• [WORK INSTRUCTION]: Using the entries that follow, state how many lines contain "Schlamm", with no other words.

[INPUT]

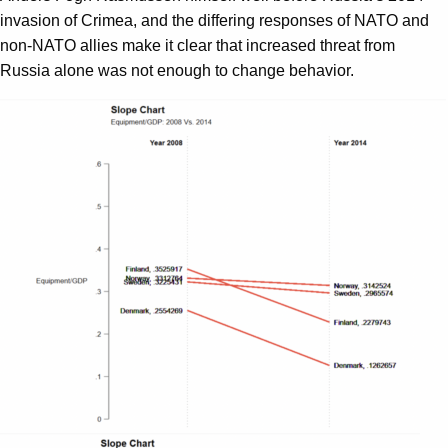
invasion of Crimea, and the differing responses of NATO and
non-NATO allies make it clear that increased threat from
Russia alone was not enough to change behavior.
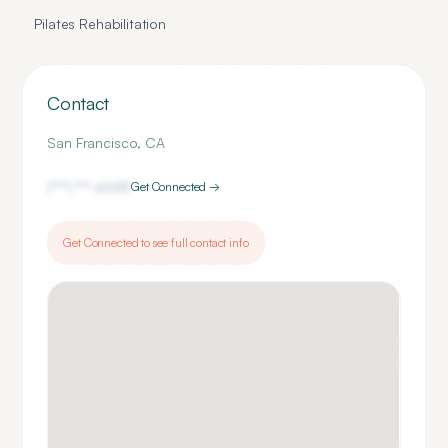
Pilates Rehabilitation
Contact
San Francisco
,
CA
(***) ***-
6655
Get Connected →
Get Connected to see full contact info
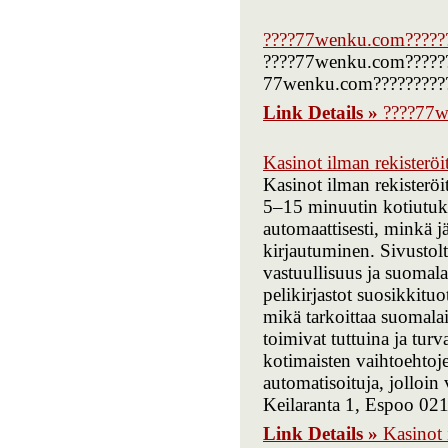
????77wenku.com?????
????77wenku.com???????
77wenku.com?????????
Link Details »
????77w
Kasinot ilman rekisteröi
Kasinot ilman rekisterö
5–15 minuutin kotiutukse
automaattisesti, minkä 
kirjautuminen. Sivustolt
vastuullisuus ja suomala
pelikirjastot suosikkitu
mikä tarkoittaa suomalai
toimivat tuttuina ja tu
kotimaisten vaihtoehtoj
automatisoituja, jolloin 
Keilaranta 1, Espoo 02
Link Details »
Kasinot 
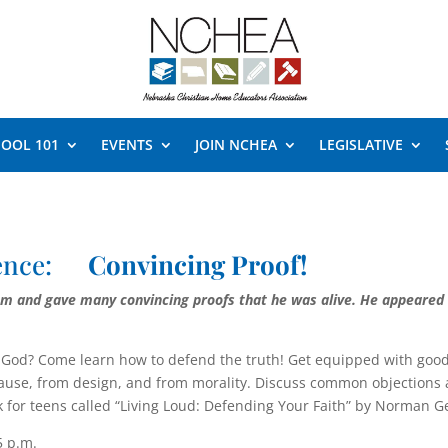
OOL 101
EVENTS
JOIN NCHEA
LEGISLATIVE
rence:
Convincing Proof!
hem and gave many convincing proofs that he was alive. He ap­peared
om God? Come learn how to de­fend the truth! Get equipped with go
cause, from design, and from morality. Discuss common objections 
ook for teens called “Living Loud: Defending Your Faith” by Norman 
5 p.m.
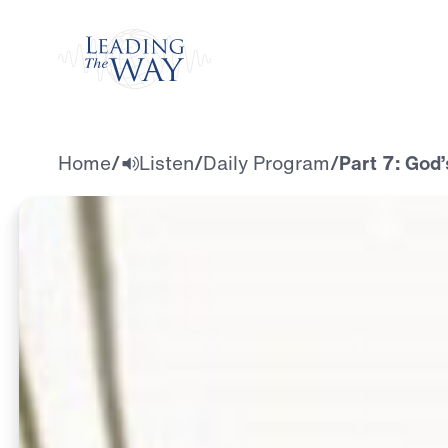
Watch
Home
/
Listen
/
Daily Program
/
Part 7: God’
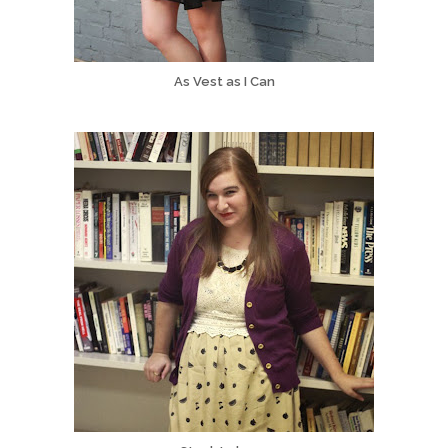
As Vest as I Can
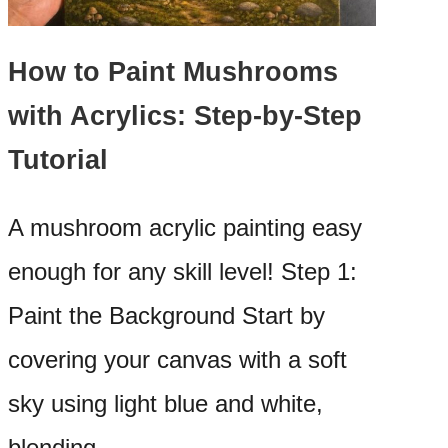
How to Paint Mushrooms
with Acrylics: Step-by-Step
Tutorial
A mushroom acrylic painting easy
enough for any skill level! Step 1:
Paint the Background Start by
covering your canvas with a soft
sky using light blue and white,
blending…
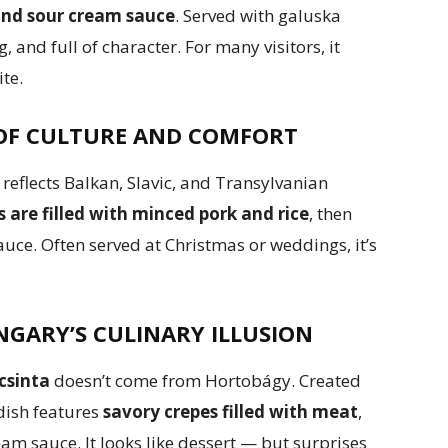
 and sour cream sauce
. Served with galuska
g, and full of character. For many visitors, it
ite.
 OF CULTURE AND COMFORT
h reflects Balkan, Slavic, and Transylvanian
are filled with minced pork and rice
, then
uce. Often served at Christmas or weddings, it’s
GARY’S CULINARY ILLUSION
csinta
doesn’t come from Hortobágy. Created
dish features
savory crepes filled with meat
,
am sauce. It looks like dessert — but surprises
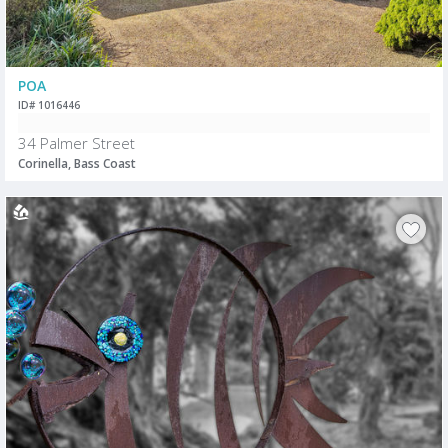
POA
ID# 1016446
34 Palmer Street
Corinella, Bass Coast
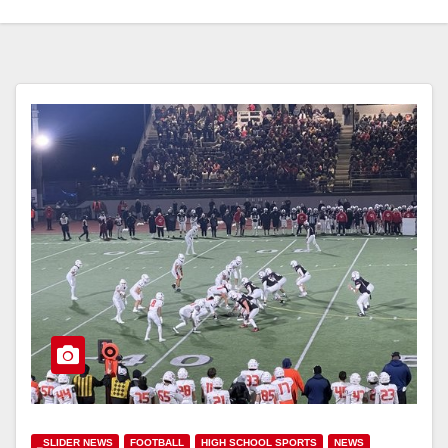
_SLIDER NEWS
FOOTBALL
HIGH SCHOOL SPORTS
NEWS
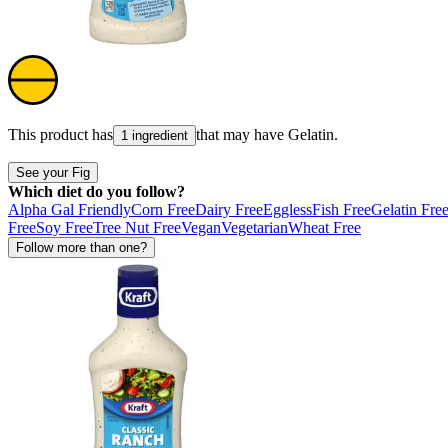
This product has
that may have
Gelatin
.
1 ingredient
See your Fig
Which diet do you follow?
Alpha Gal Friendly
Corn Free
Dairy Free
Eggless
Fish Free
Gelatin Fre
Free
Soy Free
Tree Nut Free
Vegan
Vegetarian
Wheat Free
Follow more than one?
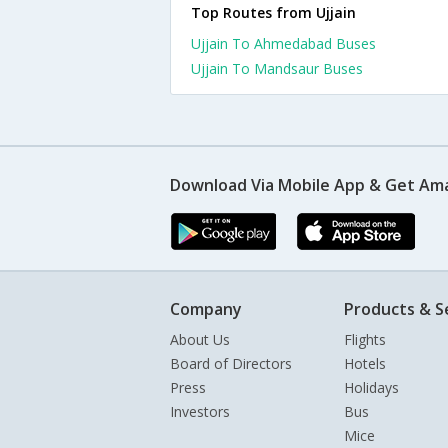
Top Routes from Ujjain
Ujjain To Ahmedabad Buses
Ujjain To Mandsaur Buses
Download Via Mobile App & Get Am
Company
Products & S
About Us
Flights
Board of Directors
Hotels
Press
Holidays
Investors
Bus
Mice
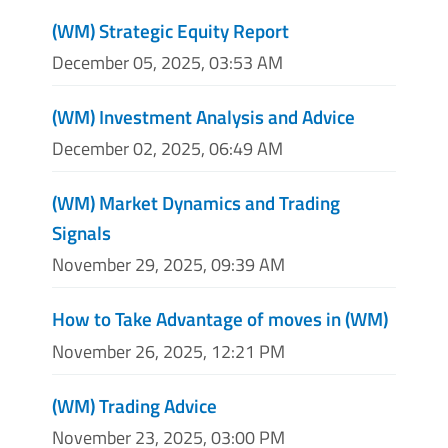
(WM) Strategic Equity Report
December 05, 2025, 03:53 AM
(WM) Investment Analysis and Advice
December 02, 2025, 06:49 AM
(WM) Market Dynamics and Trading
Signals
November 29, 2025, 09:39 AM
How to Take Advantage of moves in (WM)
November 26, 2025, 12:21 PM
(WM) Trading Advice
November 23, 2025, 03:00 PM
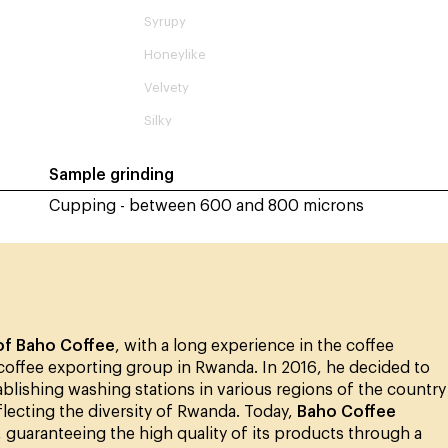
Syrupy
Honeylike
Velvety
Silky
Sample grinding
Cupping - between 600 and 800 microns
of Baho Coffee
, with a long experience in the coffee
 coffee exporting group in Rwanda. In 2016, he decided to
blishing washing stations in various regions of the country
flecting the diversity of Rwanda. Today,
Baho Coffee
, guaranteeing the high quality of its products through a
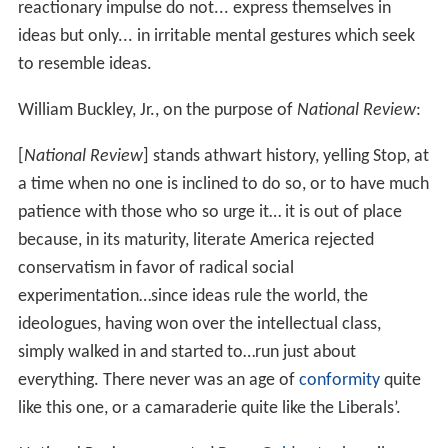
for very different reasons: It stands athwart history,
yelling Stop, at a time when no other is inclined to do so,
or to have much patience with those who so urge it.
As editors and contributors, Buckley especially sought
out intellectuals who were ex-Communists or had once
worked on the far Left, including
Whittaker Chambers
,
William Schlamm,
John Dos Passos
,
Frank Meyer
and
Ja
mes Burnham
. When James Burnham became one of
the original senior editors, he urged the adoption of a
more pragmatic editorial position that would extend the
influence of the magazine toward the political center.
Smant (1991) finds that Burnham overcame sometimes
heated opposition from other members of the editorial
board (including Meyer, Schlamm, William Rickenbacker,
and the magazine's publisher
William A. Rusher
), and had
a significant effect on both the editorial policy of the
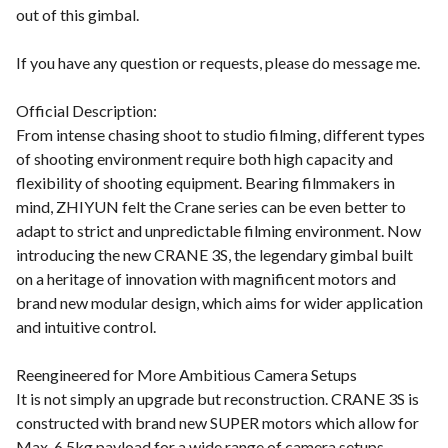
out of this gimbal.
If you have any question or requests, please do message me.
Official Description:
From intense chasing shoot to studio filming, different types
of shooting environment require both high capacity and
flexibility of shooting equipment. Bearing filmmakers in
mind, ZHIYUN felt the Crane series can be even better to
adapt to strict and unpredictable filming environment. Now
introducing the new CRANE 3S, the legendary gimbal built
on a heritage of innovation with magnificent motors and
brand new modular design, which aims for wider application
and intuitive control.
Reengineered for More Ambitious Camera Setups
It is not simply an upgrade but reconstruction. CRANE 3S is
constructed with brand new SUPER motors which allow for
Max. 6.5kg payload for a wide range of camera setups.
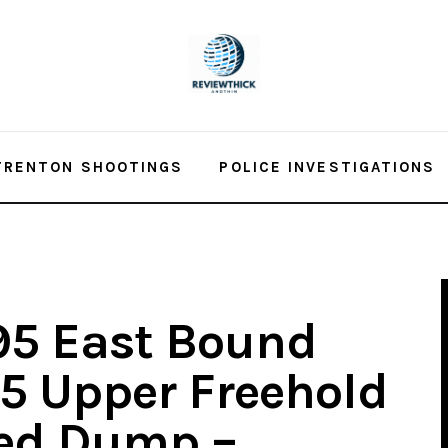
TRENTON SHOOTINGS
POLICE INVESTIGATIONS
 195 East Bound
.5 Upper Freehold
ned Dump –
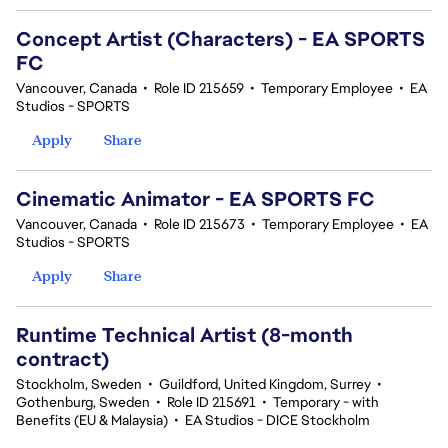
Concept Artist (Characters) - EA SPORTS
FC
Vancouver, Canada
•
Role ID 215659
•
Temporary Employee
•
EA
Studios - SPORTS
Apply
Share
Cinematic Animator - EA SPORTS FC
Vancouver, Canada
•
Role ID 215673
•
Temporary Employee
•
EA
Studios - SPORTS
Apply
Share
Runtime Technical Artist (8-month
contract)
Stockholm, Sweden
•
Guildford, United Kingdom, Surrey
•
Gothenburg, Sweden
•
Role ID 215691
•
Temporary - with
Benefits (EU & Malaysia)
•
EA Studios - DICE Stockholm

[/INPUT]

• [ANSWER SPACE]: 2